Word for word, transcribe the data below from the line with "621 259 144" to the line with "58 46 385.1", keeping both of those lines.

Given records Start Marker

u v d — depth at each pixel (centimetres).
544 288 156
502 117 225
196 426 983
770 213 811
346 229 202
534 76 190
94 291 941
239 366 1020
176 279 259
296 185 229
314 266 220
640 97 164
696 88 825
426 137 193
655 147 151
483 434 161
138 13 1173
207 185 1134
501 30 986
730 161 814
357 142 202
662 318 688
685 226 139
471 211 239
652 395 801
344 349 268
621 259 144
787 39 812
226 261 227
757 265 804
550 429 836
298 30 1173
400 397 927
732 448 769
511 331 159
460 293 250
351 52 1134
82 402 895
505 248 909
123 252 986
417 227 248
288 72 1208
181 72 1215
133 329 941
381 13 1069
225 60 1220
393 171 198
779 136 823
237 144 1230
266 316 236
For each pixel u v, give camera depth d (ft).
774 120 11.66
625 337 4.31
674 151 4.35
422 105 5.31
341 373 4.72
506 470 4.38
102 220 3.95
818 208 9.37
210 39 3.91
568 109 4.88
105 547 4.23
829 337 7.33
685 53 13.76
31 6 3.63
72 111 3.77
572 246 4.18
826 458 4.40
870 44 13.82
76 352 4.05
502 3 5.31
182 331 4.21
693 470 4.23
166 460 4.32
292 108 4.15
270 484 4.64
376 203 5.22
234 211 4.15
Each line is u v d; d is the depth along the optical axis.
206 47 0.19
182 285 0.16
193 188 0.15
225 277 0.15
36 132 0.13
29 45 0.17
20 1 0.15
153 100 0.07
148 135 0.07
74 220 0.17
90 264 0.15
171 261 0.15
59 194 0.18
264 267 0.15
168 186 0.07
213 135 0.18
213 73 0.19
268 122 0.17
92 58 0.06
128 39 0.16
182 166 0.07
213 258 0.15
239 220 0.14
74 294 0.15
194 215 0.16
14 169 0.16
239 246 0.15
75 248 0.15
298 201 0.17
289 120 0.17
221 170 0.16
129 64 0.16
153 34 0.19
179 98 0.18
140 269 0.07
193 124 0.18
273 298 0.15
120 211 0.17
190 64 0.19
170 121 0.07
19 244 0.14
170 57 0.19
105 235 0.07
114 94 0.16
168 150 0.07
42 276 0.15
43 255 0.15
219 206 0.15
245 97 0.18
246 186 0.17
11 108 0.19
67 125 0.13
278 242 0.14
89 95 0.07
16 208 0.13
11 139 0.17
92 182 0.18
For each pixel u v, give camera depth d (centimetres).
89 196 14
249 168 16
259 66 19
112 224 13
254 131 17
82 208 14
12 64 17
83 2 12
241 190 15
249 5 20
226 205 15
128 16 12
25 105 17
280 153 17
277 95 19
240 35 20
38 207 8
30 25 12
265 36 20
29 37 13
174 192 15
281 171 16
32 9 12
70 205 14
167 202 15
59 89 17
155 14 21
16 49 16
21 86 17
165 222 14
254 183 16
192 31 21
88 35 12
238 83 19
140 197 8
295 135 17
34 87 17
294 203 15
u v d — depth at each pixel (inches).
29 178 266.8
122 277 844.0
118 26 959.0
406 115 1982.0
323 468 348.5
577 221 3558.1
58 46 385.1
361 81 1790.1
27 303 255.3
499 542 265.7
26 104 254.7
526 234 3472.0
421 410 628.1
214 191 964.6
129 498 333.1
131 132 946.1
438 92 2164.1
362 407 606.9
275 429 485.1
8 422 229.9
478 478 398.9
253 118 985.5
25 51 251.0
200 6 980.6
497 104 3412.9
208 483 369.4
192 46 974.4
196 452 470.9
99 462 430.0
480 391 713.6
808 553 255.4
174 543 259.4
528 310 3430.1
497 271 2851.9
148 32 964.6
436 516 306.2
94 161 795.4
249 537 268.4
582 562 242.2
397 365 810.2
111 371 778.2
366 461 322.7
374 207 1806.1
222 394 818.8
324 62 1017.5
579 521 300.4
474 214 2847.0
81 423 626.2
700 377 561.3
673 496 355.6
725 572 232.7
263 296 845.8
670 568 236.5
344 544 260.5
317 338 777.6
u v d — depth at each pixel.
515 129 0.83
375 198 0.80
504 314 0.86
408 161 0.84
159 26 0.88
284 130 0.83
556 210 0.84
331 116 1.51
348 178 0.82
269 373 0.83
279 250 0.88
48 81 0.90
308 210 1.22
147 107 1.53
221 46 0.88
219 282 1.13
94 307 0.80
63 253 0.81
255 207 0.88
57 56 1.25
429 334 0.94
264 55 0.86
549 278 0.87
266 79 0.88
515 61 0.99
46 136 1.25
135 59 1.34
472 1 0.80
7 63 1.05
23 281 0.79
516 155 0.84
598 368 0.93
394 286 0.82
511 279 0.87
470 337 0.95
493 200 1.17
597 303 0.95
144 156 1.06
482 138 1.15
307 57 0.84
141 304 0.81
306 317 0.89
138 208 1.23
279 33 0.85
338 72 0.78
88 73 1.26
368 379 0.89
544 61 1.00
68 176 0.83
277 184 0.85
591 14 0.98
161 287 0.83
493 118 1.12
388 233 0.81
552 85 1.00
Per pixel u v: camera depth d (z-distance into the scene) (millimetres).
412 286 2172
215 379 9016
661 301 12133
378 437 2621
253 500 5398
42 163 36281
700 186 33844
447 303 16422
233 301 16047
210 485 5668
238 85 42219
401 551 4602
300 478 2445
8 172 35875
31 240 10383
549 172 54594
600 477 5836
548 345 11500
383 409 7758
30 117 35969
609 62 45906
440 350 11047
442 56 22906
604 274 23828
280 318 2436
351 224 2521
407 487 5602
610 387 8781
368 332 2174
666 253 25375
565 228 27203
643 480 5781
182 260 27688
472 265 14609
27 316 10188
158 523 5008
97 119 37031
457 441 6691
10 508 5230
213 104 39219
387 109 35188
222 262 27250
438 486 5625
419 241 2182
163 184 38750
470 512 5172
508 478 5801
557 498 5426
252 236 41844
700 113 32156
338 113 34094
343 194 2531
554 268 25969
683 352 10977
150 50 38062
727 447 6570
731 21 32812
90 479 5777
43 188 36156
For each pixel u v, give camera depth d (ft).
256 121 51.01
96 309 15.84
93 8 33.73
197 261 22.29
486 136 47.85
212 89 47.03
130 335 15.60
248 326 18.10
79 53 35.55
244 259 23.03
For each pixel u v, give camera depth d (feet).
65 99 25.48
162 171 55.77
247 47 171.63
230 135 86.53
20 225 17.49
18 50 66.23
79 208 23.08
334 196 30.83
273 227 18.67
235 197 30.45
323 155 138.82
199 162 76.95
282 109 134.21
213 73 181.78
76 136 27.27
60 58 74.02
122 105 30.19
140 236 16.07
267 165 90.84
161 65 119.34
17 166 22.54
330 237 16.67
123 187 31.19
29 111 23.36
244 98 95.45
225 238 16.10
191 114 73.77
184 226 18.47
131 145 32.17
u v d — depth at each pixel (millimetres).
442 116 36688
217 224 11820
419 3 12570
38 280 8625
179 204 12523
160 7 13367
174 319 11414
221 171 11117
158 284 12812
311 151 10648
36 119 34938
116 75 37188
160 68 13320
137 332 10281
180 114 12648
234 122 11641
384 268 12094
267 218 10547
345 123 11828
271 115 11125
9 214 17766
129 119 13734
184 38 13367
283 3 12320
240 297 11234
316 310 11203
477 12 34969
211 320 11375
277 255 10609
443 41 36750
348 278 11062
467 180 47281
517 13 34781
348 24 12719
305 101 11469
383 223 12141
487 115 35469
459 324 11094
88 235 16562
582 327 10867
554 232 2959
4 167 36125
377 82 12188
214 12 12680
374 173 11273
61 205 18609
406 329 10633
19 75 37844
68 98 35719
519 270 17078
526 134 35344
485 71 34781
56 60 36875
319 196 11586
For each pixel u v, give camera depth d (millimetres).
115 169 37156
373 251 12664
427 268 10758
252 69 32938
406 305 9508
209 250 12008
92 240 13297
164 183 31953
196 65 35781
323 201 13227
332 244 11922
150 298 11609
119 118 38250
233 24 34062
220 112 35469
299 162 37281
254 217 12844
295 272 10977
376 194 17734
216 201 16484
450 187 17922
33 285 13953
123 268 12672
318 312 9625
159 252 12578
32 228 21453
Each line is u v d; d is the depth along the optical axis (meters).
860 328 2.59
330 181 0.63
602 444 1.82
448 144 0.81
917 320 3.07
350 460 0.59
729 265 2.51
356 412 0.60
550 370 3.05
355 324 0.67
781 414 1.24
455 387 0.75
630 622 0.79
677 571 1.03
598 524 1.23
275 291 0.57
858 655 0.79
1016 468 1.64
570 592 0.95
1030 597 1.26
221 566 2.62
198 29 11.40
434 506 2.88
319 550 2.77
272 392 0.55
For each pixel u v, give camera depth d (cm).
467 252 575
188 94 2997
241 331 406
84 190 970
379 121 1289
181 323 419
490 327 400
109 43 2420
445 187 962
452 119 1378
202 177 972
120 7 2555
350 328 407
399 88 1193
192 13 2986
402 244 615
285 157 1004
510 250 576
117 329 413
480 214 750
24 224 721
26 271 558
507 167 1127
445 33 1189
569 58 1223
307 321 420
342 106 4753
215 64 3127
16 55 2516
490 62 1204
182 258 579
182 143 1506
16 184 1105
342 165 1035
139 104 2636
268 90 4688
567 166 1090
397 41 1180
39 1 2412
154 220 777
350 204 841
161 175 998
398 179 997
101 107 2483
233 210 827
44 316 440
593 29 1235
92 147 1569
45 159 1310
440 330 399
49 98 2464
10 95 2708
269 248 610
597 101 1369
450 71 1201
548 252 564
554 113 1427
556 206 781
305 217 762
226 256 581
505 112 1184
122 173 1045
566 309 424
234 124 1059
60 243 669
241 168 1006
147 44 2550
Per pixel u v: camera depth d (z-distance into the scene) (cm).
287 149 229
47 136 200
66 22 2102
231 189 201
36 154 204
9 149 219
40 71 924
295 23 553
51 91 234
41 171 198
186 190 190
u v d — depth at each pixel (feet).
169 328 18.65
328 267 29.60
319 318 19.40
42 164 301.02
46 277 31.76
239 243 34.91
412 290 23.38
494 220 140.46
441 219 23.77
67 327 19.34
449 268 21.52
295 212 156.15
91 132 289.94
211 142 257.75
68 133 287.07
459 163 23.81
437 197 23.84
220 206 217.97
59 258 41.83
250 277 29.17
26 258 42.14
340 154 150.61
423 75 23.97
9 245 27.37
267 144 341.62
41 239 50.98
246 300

Given records End Marker

▶ **Response to this exercise**
621 259 144
787 39 812
226 261 227
757 265 804
550 429 836
298 30 1173
400 397 927
732 448 769
511 331 159
460 293 250
351 52 1134
82 402 895
505 248 909
123 252 986
417 227 248
288 72 1208
181 72 1215
133 329 941
381 13 1069
225 60 1220
393 171 198
779 136 823
237 144 1230
266 316 236
For each pixel u v, give camera depth d (ft).
774 120 11.66
625 337 4.31
674 151 4.35
422 105 5.31
341 373 4.72
506 470 4.38
102 220 3.95
818 208 9.37
210 39 3.91
568 109 4.88
105 547 4.23
829 337 7.33
685 53 13.76
31 6 3.63
72 111 3.77
572 246 4.18
826 458 4.40
870 44 13.82
76 352 4.05
502 3 5.31
182 331 4.21
693 470 4.23
166 460 4.32
292 108 4.15
270 484 4.64
376 203 5.22
234 211 4.15
Each line is u v d; d is the depth along the optical axis.
206 47 0.19
182 285 0.16
193 188 0.15
225 277 0.15
36 132 0.13
29 45 0.17
20 1 0.15
153 100 0.07
148 135 0.07
74 220 0.17
90 264 0.15
171 261 0.15
59 194 0.18
264 267 0.15
168 186 0.07
213 135 0.18
213 73 0.19
268 122 0.17
92 58 0.06
128 39 0.16
182 166 0.07
213 258 0.15
239 220 0.14
74 294 0.15
194 215 0.16
14 169 0.16
239 246 0.15
75 248 0.15
298 201 0.17
289 120 0.17
221 170 0.16
129 64 0.16
153 34 0.19
179 98 0.18
140 269 0.07
193 124 0.18
273 298 0.15
120 211 0.17
190 64 0.19
170 121 0.07
19 244 0.14
170 57 0.19
105 235 0.07
114 94 0.16
168 150 0.07
42 276 0.15
43 255 0.15
219 206 0.15
245 97 0.18
246 186 0.17
11 108 0.19
67 125 0.13
278 242 0.14
89 95 0.07
16 208 0.13
11 139 0.17
92 182 0.18
For each pixel u v, give camera depth d (centimetres).
89 196 14
249 168 16
259 66 19
112 224 13
254 131 17
82 208 14
12 64 17
83 2 12
241 190 15
249 5 20
226 205 15
128 16 12
25 105 17
280 153 17
277 95 19
240 35 20
38 207 8
30 25 12
265 36 20
29 37 13
174 192 15
281 171 16
32 9 12
70 205 14
167 202 15
59 89 17
155 14 21
16 49 16
21 86 17
165 222 14
254 183 16
192 31 21
88 35 12
238 83 19
140 197 8
295 135 17
34 87 17
294 203 15
u v d — depth at each pixel (inches).
29 178 266.8
122 277 844.0
118 26 959.0
406 115 1982.0
323 468 348.5
577 221 3558.1
58 46 385.1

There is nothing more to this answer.